■ Compito proposto 1 ■
Indica se le affermazioni (a), (b) e (c) concordano con il brano sugli scavi di Rontana. Per ciascuna rispondi sì o no, citando alla lettera le parole del brano che lo stabiliscono.
(a) L'anfora proveniva dall'area di Xanthos, in Asia minore.
(b) Gli scavi di quest'anno si sono conclusi a fine settembre.
(c) Il torrione emerso risale al '300.

■ Testo scelto ■
——————
Il sigillo di provenienza papale rinvenuto l’anno scorso non è il primo né l’unico elemento ad aver viaggiato a lungo prima di essere sommerso dagli strati qui a Rontana: "Non possiamo dimenticare l’anfora del VI-VII secolo, la cui morfologia dà indicazioni chiare circa le sue origini. Proveniva dall’area di Xanthos, in Asia minore (nel margine sudoccidentale della penisola anatolica, ndr), insieme al vino che probabilmente conteneva. Non dobbiamo dimenticare che quella parte di Mediterraneo, così come quella in cui ci troviamo, faceva allora parte dello stesso bacino culturale e politico che faceva capo a Costantinopoli".

Gli scavi di quest’anno – prolungatisi sino a fine ottobre, complici le temperature superiori alla media – hanno portato alla luce anche quella che doveva essere la porta, databile all’XI secolo, che conduceva negli ambienti più interni del castello: era posizionata oltre un fossato (più modesto rispetto a quello esterno) e probabilmente vi si accedeva dopo aver sorpassato un ponte rimovibile.

È però poco più in là, dove è emerso un torrione del ‘400 perfettamente conservato, che la storia parla più che altrove, attraverso i cicli costruttivi in cui le parti più antiche – scavate direttamente nel gesso – si intersecano con gli interventi successivi in pietra e in mattoni. I cicli costruttivi si succedono in sequenza fino all’epoca, brevissima ma architettonicamente intensa, del dominio veneziano sulla Romagna: è nei primissimi anni del ‘500, sanciti dalla costruzione della Rocca dei Veneziani, che Brisighella attrae su di sé una volta per tutte il baricentro politico ed economico della vallata, consegnando Rontana a una notte che solo ora gli archeologi stanno rischiarando.
——————
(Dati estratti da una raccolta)

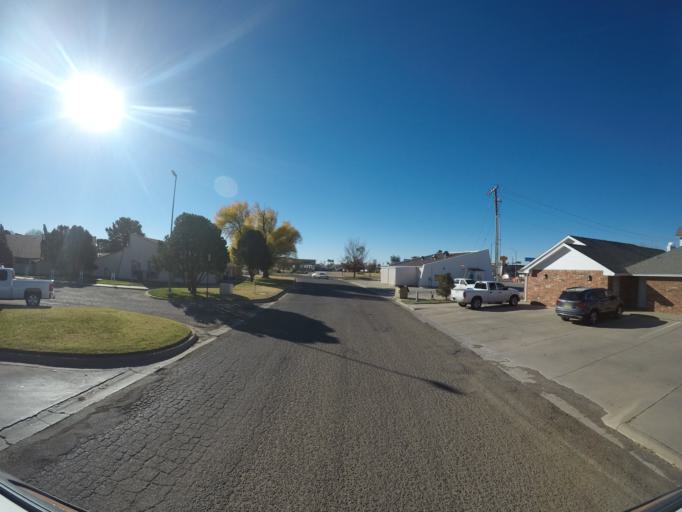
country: US
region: New Mexico
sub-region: Curry County
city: Clovis
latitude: 34.4399
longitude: -103.1957
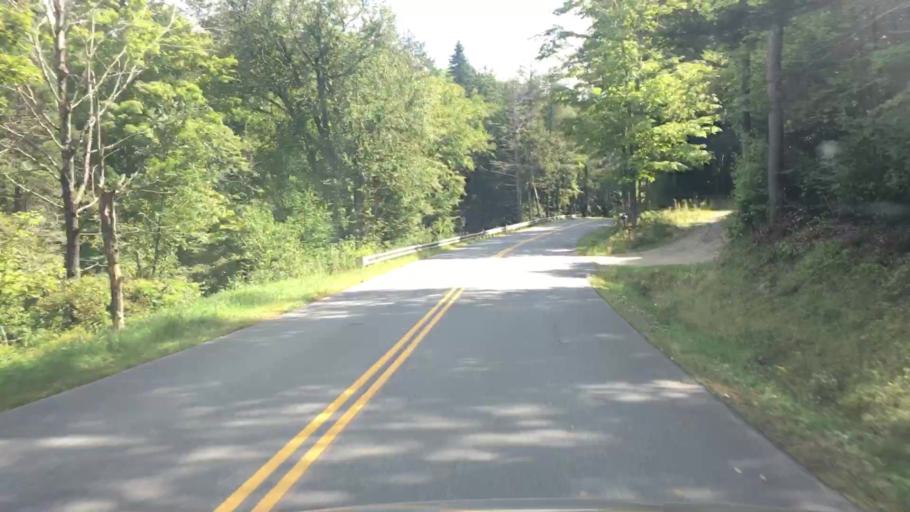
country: US
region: Vermont
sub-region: Windham County
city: Dover
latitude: 42.8175
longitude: -72.7547
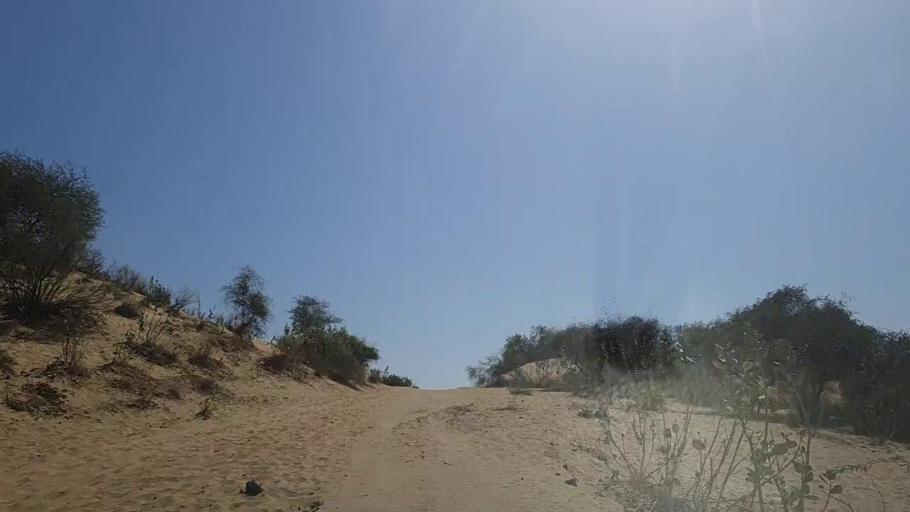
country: PK
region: Sindh
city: Naukot
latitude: 24.8305
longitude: 69.6058
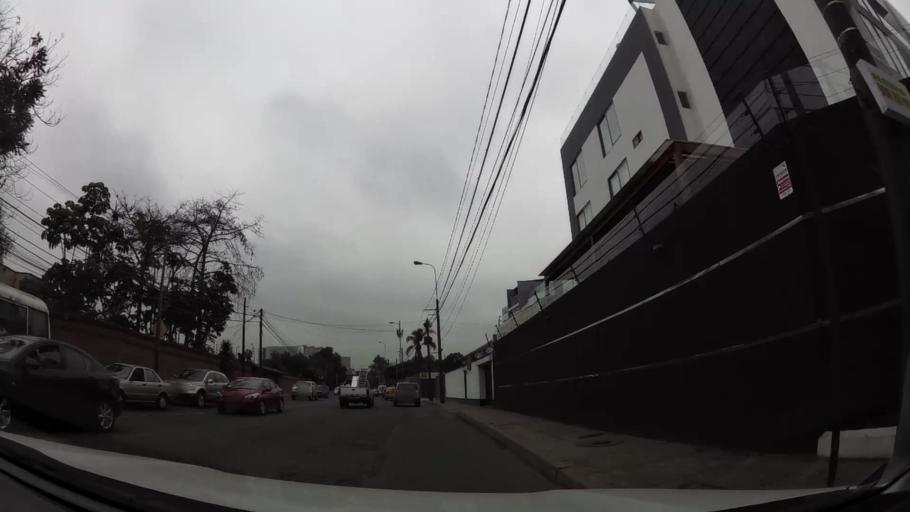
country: PE
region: Lima
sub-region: Lima
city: La Molina
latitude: -12.0917
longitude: -76.9671
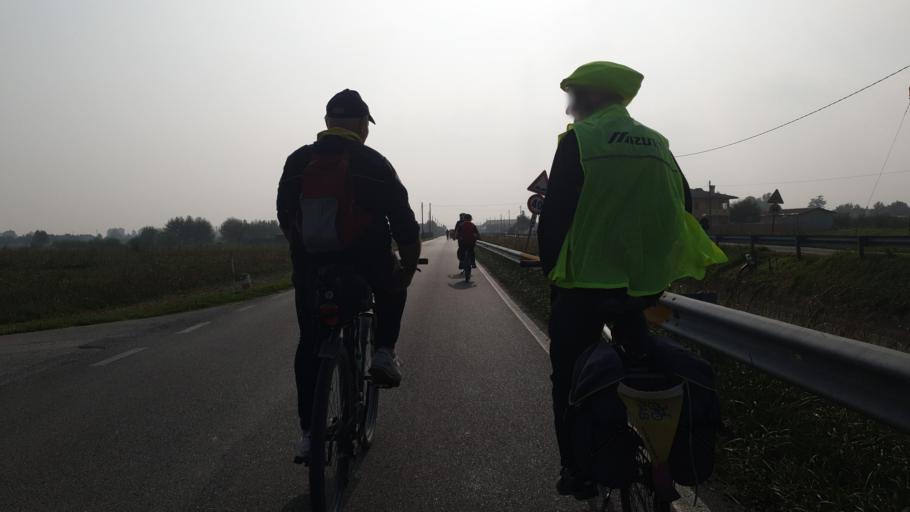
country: IT
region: Veneto
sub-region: Provincia di Padova
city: Corte
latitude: 45.3025
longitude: 12.0774
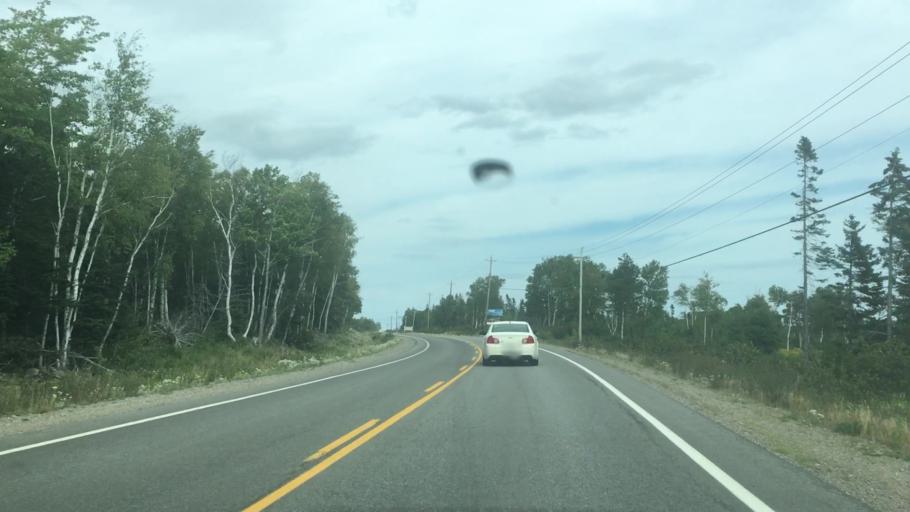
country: CA
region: Nova Scotia
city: Sydney Mines
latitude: 46.5175
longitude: -60.4252
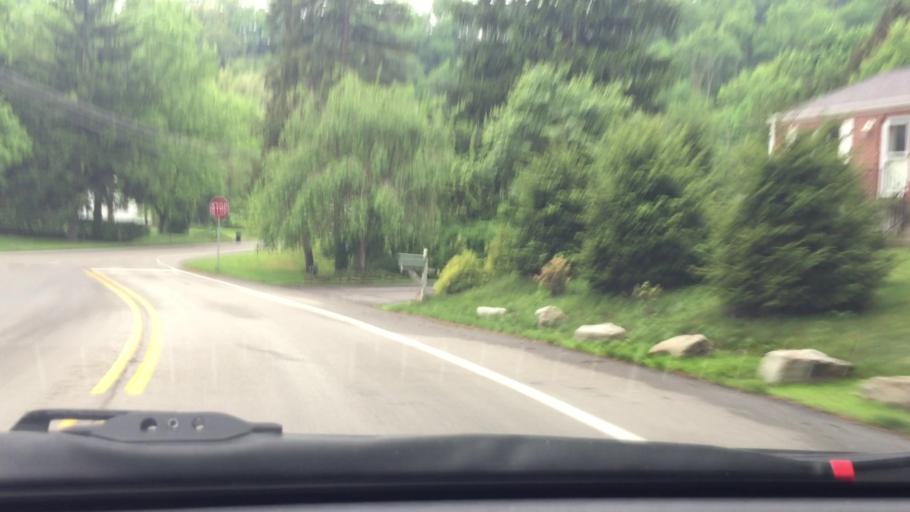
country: US
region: Pennsylvania
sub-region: Allegheny County
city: Glenshaw
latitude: 40.5318
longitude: -79.9602
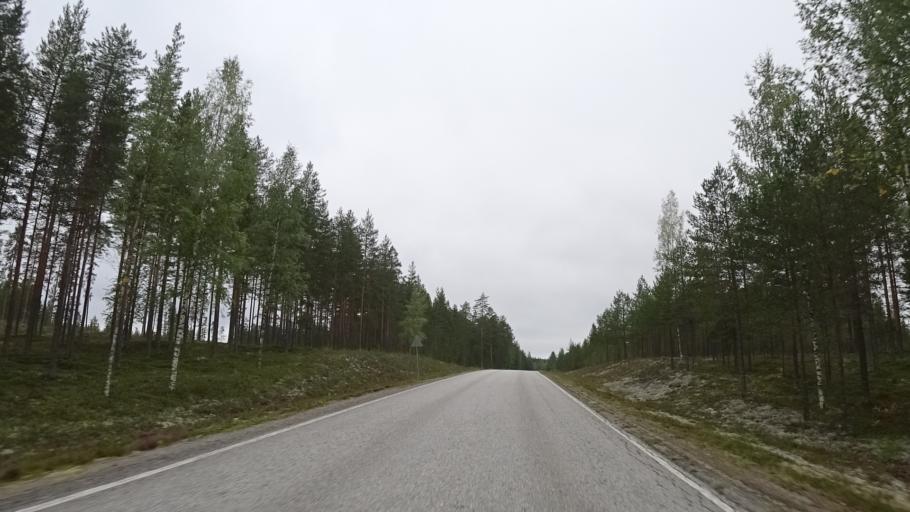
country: FI
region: North Karelia
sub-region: Pielisen Karjala
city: Lieksa
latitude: 63.3405
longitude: 30.2567
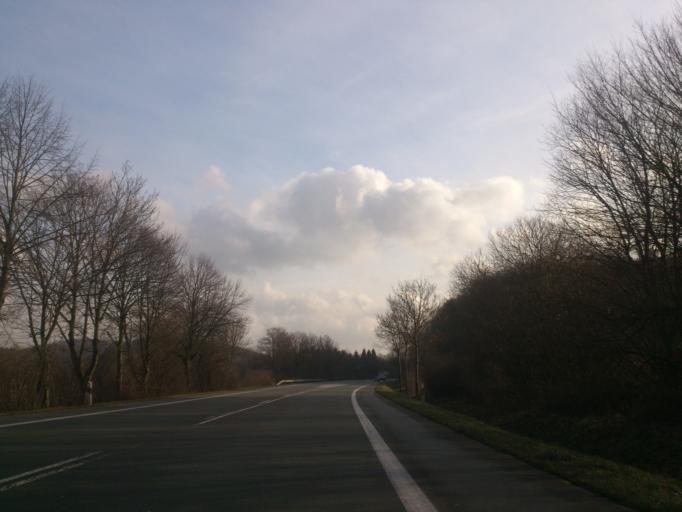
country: DE
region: North Rhine-Westphalia
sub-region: Regierungsbezirk Detmold
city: Bad Driburg
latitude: 51.7221
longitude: 9.0598
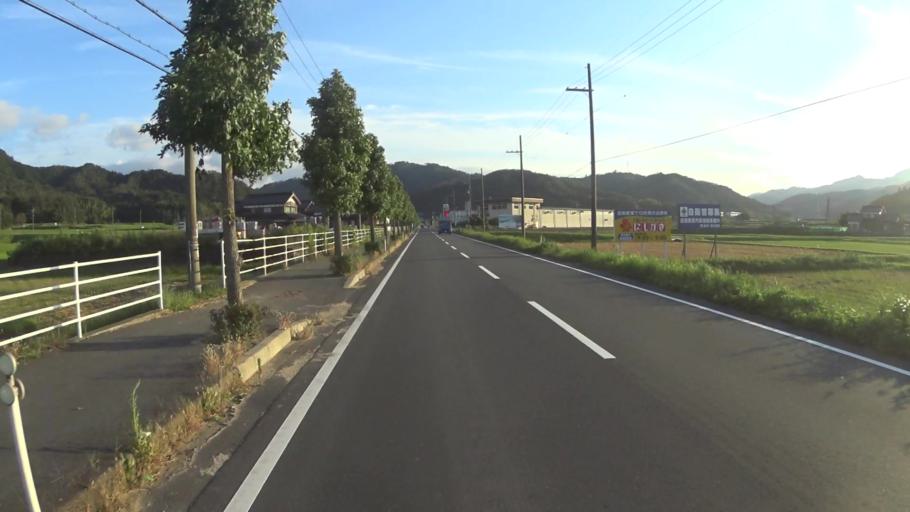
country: JP
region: Kyoto
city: Miyazu
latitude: 35.5731
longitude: 135.0978
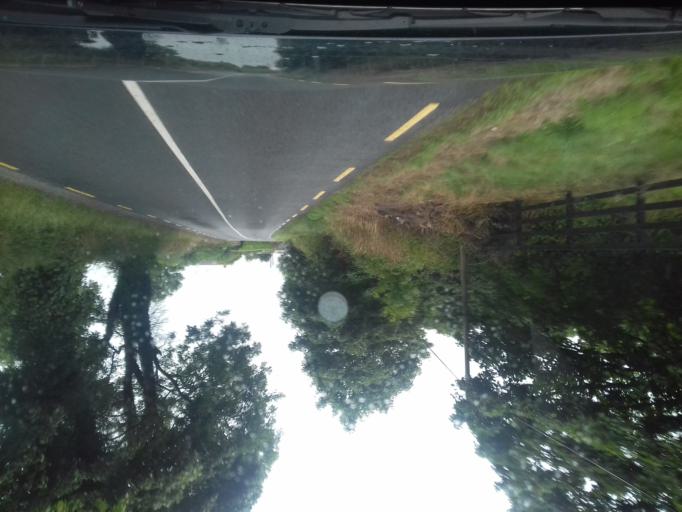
——————
■ Compito proposto 2 ■
Trascrivi in un elenco numerato le righe dei dati, dalla riga che contiene "sub-region: Windham County" fino alla riga che contiene "sub-region: Provincia di Padova", entrambe incluse, saltando quelle vuote. Lascia fuori le immagini.

■ Risposta 1 ■
(a) Sì: "Proveniva dall’area di Xanthos, in Asia minore".
(b) No: "prolungatisi sino a fine ottobre".
(c) No: "un torrione del ‘400 perfettamente conservato".

■ Risposta 2 ■
1. sub-region: Windham County
2. city: Dover
3. latitude: 42.8175
4. longitude: -72.7547
5. country: PK
6. region: Sindh
7. city: Naukot
8. latitude: 24.8305
9. longitude: 69.6058
10. country: PE
11. region: Lima
12. sub-region: Lima
13. city: La Molina
14. latitude: -12.0917
15. longitude: -76.9671
16. country: IT
17. region: Veneto
18. sub-region: Provincia di Padova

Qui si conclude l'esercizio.